START DATA TO EXAMINE

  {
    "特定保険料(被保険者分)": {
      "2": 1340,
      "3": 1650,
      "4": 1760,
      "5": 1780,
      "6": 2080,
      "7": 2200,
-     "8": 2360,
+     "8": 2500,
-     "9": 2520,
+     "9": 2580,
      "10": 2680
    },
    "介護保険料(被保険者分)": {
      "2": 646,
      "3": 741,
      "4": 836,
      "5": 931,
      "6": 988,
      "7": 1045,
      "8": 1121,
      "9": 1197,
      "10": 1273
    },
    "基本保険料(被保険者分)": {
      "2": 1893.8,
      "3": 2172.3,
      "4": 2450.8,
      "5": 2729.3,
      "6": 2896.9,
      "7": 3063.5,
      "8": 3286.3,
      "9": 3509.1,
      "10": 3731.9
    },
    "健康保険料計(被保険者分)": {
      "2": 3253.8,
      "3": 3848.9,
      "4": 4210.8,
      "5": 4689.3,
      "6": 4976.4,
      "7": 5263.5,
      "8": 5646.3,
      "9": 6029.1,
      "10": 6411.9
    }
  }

END DATA TO EXAMINE
START DATA TO EXAMINE

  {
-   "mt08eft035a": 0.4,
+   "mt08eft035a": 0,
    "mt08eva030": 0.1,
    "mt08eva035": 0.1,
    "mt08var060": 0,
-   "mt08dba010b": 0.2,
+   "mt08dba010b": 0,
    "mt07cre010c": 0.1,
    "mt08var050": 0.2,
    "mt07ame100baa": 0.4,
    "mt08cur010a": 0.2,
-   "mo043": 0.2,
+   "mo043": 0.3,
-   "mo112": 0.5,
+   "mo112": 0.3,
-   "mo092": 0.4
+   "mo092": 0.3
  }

END DATA TO EXAMINE

• _PROBLEM TO WORK ON_:
Where a line above contains the word "被保険者分", show that line.

• _SOLUTION TO THIS EXERCISE_:
    "特定保険料(被保険者分)": {
    "介護保険料(被保険者分)": {
    "基本保険料(被保険者分)": {
    "健康保険料計(被保険者分)": {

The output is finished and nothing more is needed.